Michigan Republican House leaders are not ruling out anything as they consider a Senate-passed plan to overhaul the state’s auto no-fault insurance that Gov. Gretchen Whitmer has already threatened to veto.
Just hours after the GOP-controlled Senate approved Senate Bill 1 allowing drivers to opt out of mandatory injury coverage included in current auto insurance plans, Whitmer condemned and vowed to veto the measure if the state House passes it as written.
“Today’s action by the Senate creates more problems than it solves. It preserves a corrupt system where insurance companies are allowed to unfairly discriminate in setting rates and the only cuts it guarantees are to drivers’ coverage,” the governor said in a statement early Tuesday evening. “I am only interested in signing a reform bill that is reasonable, fair and protects consumers and this is not it. If this bill comes to my desk, I will veto it.”
For years, reforms to Michigan’s no-fault law have been on the wish list of the insurance industry and others, including Quicken Loans founder Dan Gilbert. Many previous attempts have failed, including a last-ditch effort in last year’s Lame Duck session.
The issue is a top priority for GOP leaders this term. However, the state House has yet to vote on its own legislation.
House members and Whitmer would still need to approve the Senate plan before it could become law. With a Democratic governor threatening to veto that legislation, the GOP House majority may have to be more willing to negotiate.
Asked whether he would support requiring rate reductions — a major point of contention for Senate Democrats who voted against the plan — House Speaker Lee Chatfield (R-Levering) said his caucus is considering everything.
“The people of our state are demanding rate relief. We need to ensure that any reform that we pass actually delivers it, so all options are on the table as we discuss these things,” Chatfield told reporters after the Senate vote. “I’m open to any conversation of any reform that will lower rates for the people of our state,” he continued.
The current Senate-approved plan allows drivers who already have public or private health insurance to opt out of auto insurance that includes coverage for emergency and long term medical care, or Personal Injury Protection (PIP). The current system requires that coverage.
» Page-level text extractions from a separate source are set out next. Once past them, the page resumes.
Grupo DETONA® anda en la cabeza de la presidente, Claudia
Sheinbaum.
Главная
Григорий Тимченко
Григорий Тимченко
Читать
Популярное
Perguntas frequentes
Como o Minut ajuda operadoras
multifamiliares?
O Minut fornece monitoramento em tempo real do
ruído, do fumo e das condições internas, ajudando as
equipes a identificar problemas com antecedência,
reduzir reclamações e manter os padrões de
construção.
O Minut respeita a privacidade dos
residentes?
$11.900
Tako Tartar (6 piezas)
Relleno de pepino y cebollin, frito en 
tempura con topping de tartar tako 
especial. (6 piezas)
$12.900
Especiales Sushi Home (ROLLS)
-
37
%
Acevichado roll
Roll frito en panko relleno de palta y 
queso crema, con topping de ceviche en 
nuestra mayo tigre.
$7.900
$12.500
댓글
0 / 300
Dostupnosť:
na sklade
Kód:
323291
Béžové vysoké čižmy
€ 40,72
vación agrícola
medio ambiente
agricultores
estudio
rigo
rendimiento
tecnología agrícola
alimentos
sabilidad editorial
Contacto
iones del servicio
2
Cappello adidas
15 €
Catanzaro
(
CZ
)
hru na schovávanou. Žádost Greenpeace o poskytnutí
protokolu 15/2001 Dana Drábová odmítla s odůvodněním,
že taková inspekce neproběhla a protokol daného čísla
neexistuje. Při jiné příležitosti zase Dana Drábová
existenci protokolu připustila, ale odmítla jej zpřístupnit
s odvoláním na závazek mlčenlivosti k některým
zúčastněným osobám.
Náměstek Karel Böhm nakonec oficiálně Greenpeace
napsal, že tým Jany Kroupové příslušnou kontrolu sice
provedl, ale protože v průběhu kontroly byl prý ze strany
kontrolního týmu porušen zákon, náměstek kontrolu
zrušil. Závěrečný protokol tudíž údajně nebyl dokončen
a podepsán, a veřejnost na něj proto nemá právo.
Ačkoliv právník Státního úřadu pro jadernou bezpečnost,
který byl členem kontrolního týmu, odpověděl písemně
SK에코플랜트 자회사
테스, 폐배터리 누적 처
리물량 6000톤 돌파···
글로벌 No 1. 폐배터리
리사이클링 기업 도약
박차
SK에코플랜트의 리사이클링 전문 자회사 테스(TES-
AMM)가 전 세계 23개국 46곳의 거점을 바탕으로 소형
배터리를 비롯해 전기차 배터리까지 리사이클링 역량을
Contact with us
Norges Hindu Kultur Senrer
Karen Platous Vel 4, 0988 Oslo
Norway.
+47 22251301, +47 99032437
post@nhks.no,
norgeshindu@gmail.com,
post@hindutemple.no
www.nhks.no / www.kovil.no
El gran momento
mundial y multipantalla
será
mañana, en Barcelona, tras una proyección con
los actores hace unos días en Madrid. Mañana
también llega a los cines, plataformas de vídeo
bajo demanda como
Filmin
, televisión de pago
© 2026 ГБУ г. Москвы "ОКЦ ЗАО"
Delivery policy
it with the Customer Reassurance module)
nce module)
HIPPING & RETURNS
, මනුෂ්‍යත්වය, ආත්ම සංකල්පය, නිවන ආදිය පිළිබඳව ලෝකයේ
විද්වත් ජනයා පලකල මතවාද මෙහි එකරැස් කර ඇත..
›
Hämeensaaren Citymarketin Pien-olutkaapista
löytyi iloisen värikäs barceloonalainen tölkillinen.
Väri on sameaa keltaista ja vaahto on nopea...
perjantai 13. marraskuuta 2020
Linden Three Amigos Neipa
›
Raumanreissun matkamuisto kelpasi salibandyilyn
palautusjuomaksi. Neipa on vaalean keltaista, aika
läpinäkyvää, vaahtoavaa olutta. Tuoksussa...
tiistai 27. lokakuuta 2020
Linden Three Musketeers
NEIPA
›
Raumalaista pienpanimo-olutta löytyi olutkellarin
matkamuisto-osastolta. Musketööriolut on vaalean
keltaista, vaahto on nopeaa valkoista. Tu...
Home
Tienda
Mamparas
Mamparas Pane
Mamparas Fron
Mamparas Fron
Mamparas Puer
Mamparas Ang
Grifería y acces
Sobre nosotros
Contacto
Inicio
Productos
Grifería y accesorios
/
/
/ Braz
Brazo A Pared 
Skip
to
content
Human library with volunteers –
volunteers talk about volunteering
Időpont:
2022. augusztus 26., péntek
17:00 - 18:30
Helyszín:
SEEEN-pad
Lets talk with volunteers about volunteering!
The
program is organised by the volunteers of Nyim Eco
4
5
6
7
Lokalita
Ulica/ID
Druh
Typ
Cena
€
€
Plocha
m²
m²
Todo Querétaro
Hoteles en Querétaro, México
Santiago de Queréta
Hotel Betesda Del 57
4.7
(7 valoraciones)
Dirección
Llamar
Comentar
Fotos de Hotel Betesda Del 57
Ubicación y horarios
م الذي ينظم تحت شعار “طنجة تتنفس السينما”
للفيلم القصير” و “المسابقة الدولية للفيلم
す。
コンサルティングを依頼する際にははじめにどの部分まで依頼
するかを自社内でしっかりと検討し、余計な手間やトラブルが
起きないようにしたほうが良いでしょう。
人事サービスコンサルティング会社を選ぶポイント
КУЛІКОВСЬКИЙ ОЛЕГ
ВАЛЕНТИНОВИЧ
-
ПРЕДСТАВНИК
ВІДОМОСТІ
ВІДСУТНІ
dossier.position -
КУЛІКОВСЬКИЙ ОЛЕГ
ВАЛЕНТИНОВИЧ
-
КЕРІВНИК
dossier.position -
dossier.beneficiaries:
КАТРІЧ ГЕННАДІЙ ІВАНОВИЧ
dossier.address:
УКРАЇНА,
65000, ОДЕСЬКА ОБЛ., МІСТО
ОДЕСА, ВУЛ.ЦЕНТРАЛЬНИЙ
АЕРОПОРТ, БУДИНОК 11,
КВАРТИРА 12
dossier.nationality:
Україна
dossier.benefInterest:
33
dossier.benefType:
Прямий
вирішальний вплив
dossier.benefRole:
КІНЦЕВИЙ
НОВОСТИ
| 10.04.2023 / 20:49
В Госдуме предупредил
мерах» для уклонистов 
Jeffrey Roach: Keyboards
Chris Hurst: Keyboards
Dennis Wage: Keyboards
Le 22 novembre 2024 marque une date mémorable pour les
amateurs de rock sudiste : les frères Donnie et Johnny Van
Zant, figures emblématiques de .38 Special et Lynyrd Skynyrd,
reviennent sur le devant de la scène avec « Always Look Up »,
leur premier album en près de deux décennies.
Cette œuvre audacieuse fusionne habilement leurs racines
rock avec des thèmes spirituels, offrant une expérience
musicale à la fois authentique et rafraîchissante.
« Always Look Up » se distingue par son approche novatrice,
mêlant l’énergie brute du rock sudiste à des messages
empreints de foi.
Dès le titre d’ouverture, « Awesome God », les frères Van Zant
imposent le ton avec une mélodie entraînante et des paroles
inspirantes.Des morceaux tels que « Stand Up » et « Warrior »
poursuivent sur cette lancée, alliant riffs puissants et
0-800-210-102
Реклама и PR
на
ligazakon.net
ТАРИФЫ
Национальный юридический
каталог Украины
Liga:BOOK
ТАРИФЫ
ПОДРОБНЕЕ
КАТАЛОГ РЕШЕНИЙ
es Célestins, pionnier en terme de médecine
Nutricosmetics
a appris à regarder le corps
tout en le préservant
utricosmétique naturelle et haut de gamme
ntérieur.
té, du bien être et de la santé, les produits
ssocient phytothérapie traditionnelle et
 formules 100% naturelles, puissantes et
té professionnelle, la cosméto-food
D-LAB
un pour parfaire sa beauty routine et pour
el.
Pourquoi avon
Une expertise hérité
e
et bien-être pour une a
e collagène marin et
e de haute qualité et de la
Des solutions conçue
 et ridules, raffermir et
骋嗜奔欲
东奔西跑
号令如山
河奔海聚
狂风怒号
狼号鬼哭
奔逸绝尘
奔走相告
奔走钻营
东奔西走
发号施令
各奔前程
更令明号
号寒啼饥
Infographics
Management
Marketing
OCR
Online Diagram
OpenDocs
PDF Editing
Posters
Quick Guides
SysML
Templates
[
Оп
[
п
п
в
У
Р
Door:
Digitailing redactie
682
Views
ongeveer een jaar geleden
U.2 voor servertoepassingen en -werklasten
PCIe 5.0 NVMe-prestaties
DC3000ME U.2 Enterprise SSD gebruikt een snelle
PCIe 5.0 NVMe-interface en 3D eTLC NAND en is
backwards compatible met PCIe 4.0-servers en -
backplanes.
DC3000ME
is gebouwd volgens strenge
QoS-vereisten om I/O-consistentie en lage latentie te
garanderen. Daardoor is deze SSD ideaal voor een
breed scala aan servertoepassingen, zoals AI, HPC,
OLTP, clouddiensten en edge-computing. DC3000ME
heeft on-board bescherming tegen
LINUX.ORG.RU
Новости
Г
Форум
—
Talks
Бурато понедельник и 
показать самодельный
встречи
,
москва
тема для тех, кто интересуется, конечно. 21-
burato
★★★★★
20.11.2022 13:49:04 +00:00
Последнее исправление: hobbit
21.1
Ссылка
A nonpartisan Senate Fiscal Agency analysis of the legislation says the Senate plan would allow people to choose from two levels of injury protection: $50,000, with an additional $200,000 in case of “medically necessary treatment” at an acute care center or hospital emergency room and a separate $250,000 option.
Sen. Aric Nesbitt (R-Lawton) said drivers will see at least a $180 savings once Michigan Catastrophic Claims Association fees are cut to about $40. Although he said lower-tier coverage would drop prices, that is not required by the legislation.
House Republicans have convened a special committee that has looked into these issues for months.
The panel’s chair, state Rep. Jason Wentworth (R-Clare), said committee members have discussed requiring rate reductions, but House Republicans have not yet committed to anything.
Most Senate Democrats objected to the legislation for failing to include clearly defined rate reductions and not banning insurance companies from using non-driving factors such as credit scores, ZIP codes, gender and education levels in setting rates.
But in the House, mandated price reductions are still on the table.
“It’s something that we’ve discussed in detail in the committee process and we’re going to continue those discussions,” Wentworth said. “I think it’s important that everything is on the table at this point. We’re looking for consensus to get this done for the people of Michigan.”
House Democrats from Detroit — where residents face some of the nation’s highest auto insurance rates — have already come out in opposition to the Senate plan as written.
“Detroiters deserve better than this lackluster reintroduction that does nothing to stop insurance companies from engaging in predatory, discriminatory rate-setting practices,” said state Rep. Sherry Gay-Dagnogo (D-Detroit) in a statement. “While I understand all too well the need to address this issue immediately, the path to rate reductions for Michigan residents must include a crackdown on redlining.”
Groups that support requiring robust medical coverage in auto insurance also opposed the legislation, including the Coalition Protecting Auto No Fault (CPAN), the Genesee County Medical Society and the Michigan Association of Ambulance Services (MAAS).
“Michigan’s EMS providers strongly oppose the Senate no-fault plan that would make it nearly impossible for our first responders to be adequately paid for their work,” said MAAS Executive Director Angela Madden in a statement.
Madden said her association estimates that payments to local ambulance services could be nearly cut in half under the Senate plan.
“Our providers are required to service a patient regardless of their insurance coverage and ability to pay, but the proposed fee schedule would make it extremely detrimental for ambulance providers to cover their costs,” Madden continued.
Michigan Advance reporter Nick Manes contributed to this report.